= Task requirements =
Reproduce every item below verbatim, changing nothing.

= Records for this task =
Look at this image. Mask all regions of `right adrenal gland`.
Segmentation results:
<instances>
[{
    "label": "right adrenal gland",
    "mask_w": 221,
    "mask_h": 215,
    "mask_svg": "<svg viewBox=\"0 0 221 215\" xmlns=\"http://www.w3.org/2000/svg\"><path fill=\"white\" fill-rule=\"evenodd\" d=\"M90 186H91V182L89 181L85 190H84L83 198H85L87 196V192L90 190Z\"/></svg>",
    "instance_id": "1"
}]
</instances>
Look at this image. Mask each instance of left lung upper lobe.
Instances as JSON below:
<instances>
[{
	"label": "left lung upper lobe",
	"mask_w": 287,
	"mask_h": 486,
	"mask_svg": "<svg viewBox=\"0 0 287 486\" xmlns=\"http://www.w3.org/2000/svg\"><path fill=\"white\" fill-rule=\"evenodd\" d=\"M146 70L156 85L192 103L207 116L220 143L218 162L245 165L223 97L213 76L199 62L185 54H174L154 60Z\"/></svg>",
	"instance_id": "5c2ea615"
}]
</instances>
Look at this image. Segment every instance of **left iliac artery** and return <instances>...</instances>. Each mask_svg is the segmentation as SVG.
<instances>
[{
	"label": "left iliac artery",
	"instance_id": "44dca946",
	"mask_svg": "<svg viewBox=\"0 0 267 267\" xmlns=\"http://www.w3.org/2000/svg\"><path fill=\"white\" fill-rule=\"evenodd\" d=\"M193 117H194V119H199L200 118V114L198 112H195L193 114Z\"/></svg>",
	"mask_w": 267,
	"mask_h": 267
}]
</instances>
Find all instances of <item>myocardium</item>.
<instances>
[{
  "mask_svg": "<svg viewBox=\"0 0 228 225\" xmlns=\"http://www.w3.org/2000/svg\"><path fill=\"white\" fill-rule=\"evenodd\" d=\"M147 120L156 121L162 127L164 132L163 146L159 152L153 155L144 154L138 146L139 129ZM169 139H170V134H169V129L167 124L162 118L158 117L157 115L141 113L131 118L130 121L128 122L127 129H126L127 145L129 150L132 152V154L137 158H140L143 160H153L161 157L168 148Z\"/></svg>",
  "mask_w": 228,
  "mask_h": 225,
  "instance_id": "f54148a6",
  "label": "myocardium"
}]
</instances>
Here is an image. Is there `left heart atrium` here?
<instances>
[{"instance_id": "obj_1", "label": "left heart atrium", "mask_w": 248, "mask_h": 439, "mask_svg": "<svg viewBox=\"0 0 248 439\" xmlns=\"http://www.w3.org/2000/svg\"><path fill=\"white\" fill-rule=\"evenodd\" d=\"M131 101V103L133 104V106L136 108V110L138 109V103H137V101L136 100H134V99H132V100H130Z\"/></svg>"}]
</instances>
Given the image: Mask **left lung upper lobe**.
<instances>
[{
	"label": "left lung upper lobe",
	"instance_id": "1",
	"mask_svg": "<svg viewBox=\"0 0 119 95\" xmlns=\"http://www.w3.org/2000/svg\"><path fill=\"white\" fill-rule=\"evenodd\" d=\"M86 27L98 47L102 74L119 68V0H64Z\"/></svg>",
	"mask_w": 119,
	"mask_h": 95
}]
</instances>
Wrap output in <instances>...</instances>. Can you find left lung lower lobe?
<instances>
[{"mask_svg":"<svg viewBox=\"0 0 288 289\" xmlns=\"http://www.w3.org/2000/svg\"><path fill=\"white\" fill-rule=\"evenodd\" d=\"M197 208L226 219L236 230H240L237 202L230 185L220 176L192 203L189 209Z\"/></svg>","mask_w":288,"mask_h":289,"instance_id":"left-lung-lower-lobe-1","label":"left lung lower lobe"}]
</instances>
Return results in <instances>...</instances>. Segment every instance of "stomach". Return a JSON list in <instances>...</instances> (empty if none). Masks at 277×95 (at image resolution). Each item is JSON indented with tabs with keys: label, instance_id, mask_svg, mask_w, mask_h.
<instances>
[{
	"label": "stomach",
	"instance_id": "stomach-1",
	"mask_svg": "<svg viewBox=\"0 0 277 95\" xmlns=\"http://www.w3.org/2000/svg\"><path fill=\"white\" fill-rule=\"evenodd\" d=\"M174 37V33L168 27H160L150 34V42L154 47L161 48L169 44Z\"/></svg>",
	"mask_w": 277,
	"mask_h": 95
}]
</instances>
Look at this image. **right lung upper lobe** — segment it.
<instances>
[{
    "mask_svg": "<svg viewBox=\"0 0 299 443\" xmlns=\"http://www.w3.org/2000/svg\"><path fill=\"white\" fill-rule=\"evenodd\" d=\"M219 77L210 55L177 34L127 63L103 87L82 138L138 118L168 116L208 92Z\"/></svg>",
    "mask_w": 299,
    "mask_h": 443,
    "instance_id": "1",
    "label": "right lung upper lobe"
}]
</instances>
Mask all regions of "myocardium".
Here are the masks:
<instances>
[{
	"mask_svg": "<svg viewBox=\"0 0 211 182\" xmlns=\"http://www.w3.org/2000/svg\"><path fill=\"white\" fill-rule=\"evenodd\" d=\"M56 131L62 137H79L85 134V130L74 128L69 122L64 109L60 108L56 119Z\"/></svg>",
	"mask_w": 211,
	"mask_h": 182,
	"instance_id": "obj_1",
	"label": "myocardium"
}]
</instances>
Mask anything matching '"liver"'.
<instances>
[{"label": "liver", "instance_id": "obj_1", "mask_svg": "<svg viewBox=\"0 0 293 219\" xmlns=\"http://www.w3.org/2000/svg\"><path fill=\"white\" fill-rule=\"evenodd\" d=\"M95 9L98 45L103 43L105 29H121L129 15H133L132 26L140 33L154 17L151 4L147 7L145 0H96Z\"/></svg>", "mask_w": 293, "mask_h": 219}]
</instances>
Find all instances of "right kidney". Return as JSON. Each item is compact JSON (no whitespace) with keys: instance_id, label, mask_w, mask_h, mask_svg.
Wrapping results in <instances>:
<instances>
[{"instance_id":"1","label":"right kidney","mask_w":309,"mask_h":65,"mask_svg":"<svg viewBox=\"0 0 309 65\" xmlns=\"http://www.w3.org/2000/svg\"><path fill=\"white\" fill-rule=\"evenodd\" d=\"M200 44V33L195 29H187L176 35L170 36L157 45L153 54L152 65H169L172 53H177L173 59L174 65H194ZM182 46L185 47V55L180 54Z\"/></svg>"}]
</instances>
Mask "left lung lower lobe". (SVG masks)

= Completed task =
Look at this image. Mask all regions of `right adrenal gland`.
Segmentation results:
<instances>
[{
    "label": "right adrenal gland",
    "mask_w": 221,
    "mask_h": 215,
    "mask_svg": "<svg viewBox=\"0 0 221 215\" xmlns=\"http://www.w3.org/2000/svg\"><path fill=\"white\" fill-rule=\"evenodd\" d=\"M90 186H91V182L89 181L85 190H84L83 198H85L87 196V192L90 190Z\"/></svg>",
    "instance_id": "1"
}]
</instances>
Look at this image. Mask each instance of left lung upper lobe.
Instances as JSON below:
<instances>
[{
	"label": "left lung upper lobe",
	"mask_w": 287,
	"mask_h": 486,
	"mask_svg": "<svg viewBox=\"0 0 287 486\" xmlns=\"http://www.w3.org/2000/svg\"><path fill=\"white\" fill-rule=\"evenodd\" d=\"M146 70L156 85L192 103L207 116L220 143L218 162L245 165L223 97L213 76L199 62L185 54H174L154 60Z\"/></svg>",
	"instance_id": "5c2ea615"
}]
</instances>
Look at this image. Segment every instance of **left iliac artery** and return <instances>...</instances>. Each mask_svg is the segmentation as SVG.
<instances>
[{
	"label": "left iliac artery",
	"instance_id": "44dca946",
	"mask_svg": "<svg viewBox=\"0 0 267 267\" xmlns=\"http://www.w3.org/2000/svg\"><path fill=\"white\" fill-rule=\"evenodd\" d=\"M193 117H194V119H199L200 118V114L198 112H195L193 114Z\"/></svg>",
	"mask_w": 267,
	"mask_h": 267
}]
</instances>
Find all instances of <item>myocardium</item>.
<instances>
[{
  "mask_svg": "<svg viewBox=\"0 0 228 225\" xmlns=\"http://www.w3.org/2000/svg\"><path fill=\"white\" fill-rule=\"evenodd\" d=\"M147 120L156 121L162 127L164 132L163 146L159 152L153 155L144 154L138 146L139 129ZM169 139H170V134H169V129L167 124L162 118L158 117L157 115L141 113L131 118L130 121L128 122L127 129H126L127 145L129 150L132 152V154L137 158H140L143 160H153L161 157L168 148Z\"/></svg>",
  "mask_w": 228,
  "mask_h": 225,
  "instance_id": "f54148a6",
  "label": "myocardium"
}]
</instances>
Here is an image. Is there `left heart atrium` here?
<instances>
[{"instance_id": "obj_1", "label": "left heart atrium", "mask_w": 248, "mask_h": 439, "mask_svg": "<svg viewBox=\"0 0 248 439\" xmlns=\"http://www.w3.org/2000/svg\"><path fill=\"white\" fill-rule=\"evenodd\" d=\"M131 101V103L133 104V106L136 108V110L138 109V103H137V101L136 100H134V99H132V100H130Z\"/></svg>"}]
</instances>
Given the image: Mask **left lung upper lobe**.
<instances>
[{
	"label": "left lung upper lobe",
	"instance_id": "1",
	"mask_svg": "<svg viewBox=\"0 0 119 95\" xmlns=\"http://www.w3.org/2000/svg\"><path fill=\"white\" fill-rule=\"evenodd\" d=\"M86 27L98 47L102 74L119 68V0H64Z\"/></svg>",
	"mask_w": 119,
	"mask_h": 95
}]
</instances>
Wrap output in <instances>...</instances>. Can you find left lung lower lobe?
<instances>
[{"mask_svg":"<svg viewBox=\"0 0 288 289\" xmlns=\"http://www.w3.org/2000/svg\"><path fill=\"white\" fill-rule=\"evenodd\" d=\"M197 208L226 219L236 230H240L237 202L230 185L220 176L192 203L189 209Z\"/></svg>","mask_w":288,"mask_h":289,"instance_id":"left-lung-lower-lobe-1","label":"left lung lower lobe"}]
</instances>
Return results in <instances>...</instances>. Segment every instance of "stomach". Return a JSON list in <instances>...</instances> (empty if none). Masks at 277×95 (at image resolution). Each item is JSON indented with tabs with keys: label, instance_id, mask_svg, mask_w, mask_h.
<instances>
[{
	"label": "stomach",
	"instance_id": "stomach-1",
	"mask_svg": "<svg viewBox=\"0 0 277 95\" xmlns=\"http://www.w3.org/2000/svg\"><path fill=\"white\" fill-rule=\"evenodd\" d=\"M174 37V33L168 27H160L150 34V42L154 47L161 48L169 44Z\"/></svg>",
	"mask_w": 277,
	"mask_h": 95
}]
</instances>
Look at this image. **right lung upper lobe** — segment it.
<instances>
[{
    "mask_svg": "<svg viewBox=\"0 0 299 443\" xmlns=\"http://www.w3.org/2000/svg\"><path fill=\"white\" fill-rule=\"evenodd\" d=\"M219 77L210 55L177 34L127 63L103 87L82 138L138 118L168 116L208 92Z\"/></svg>",
    "mask_w": 299,
    "mask_h": 443,
    "instance_id": "1",
    "label": "right lung upper lobe"
}]
</instances>
Mask all regions of "myocardium".
Here are the masks:
<instances>
[{
	"mask_svg": "<svg viewBox=\"0 0 211 182\" xmlns=\"http://www.w3.org/2000/svg\"><path fill=\"white\" fill-rule=\"evenodd\" d=\"M56 131L62 137H79L85 134V130L74 128L69 122L64 109L60 108L56 119Z\"/></svg>",
	"mask_w": 211,
	"mask_h": 182,
	"instance_id": "obj_1",
	"label": "myocardium"
}]
</instances>
Mask anything matching '"liver"'.
<instances>
[{"label": "liver", "instance_id": "obj_1", "mask_svg": "<svg viewBox=\"0 0 293 219\" xmlns=\"http://www.w3.org/2000/svg\"><path fill=\"white\" fill-rule=\"evenodd\" d=\"M95 9L98 45L103 43L105 29H121L129 15H133L132 26L140 33L154 17L151 4L147 7L145 0H96Z\"/></svg>", "mask_w": 293, "mask_h": 219}]
</instances>
Find all instances of "right kidney". Return as JSON. Each item is compact JSON (no whitespace) with keys: instance_id, label, mask_w, mask_h, mask_svg.
Wrapping results in <instances>:
<instances>
[{"instance_id":"1","label":"right kidney","mask_w":309,"mask_h":65,"mask_svg":"<svg viewBox=\"0 0 309 65\" xmlns=\"http://www.w3.org/2000/svg\"><path fill=\"white\" fill-rule=\"evenodd\" d=\"M200 44V33L195 29H187L176 35L170 36L157 45L153 54L152 65H169L172 53H177L173 59L174 65H194ZM182 46L185 47V55L180 54Z\"/></svg>"}]
</instances>
Mask "left lung lower lobe". (SVG masks)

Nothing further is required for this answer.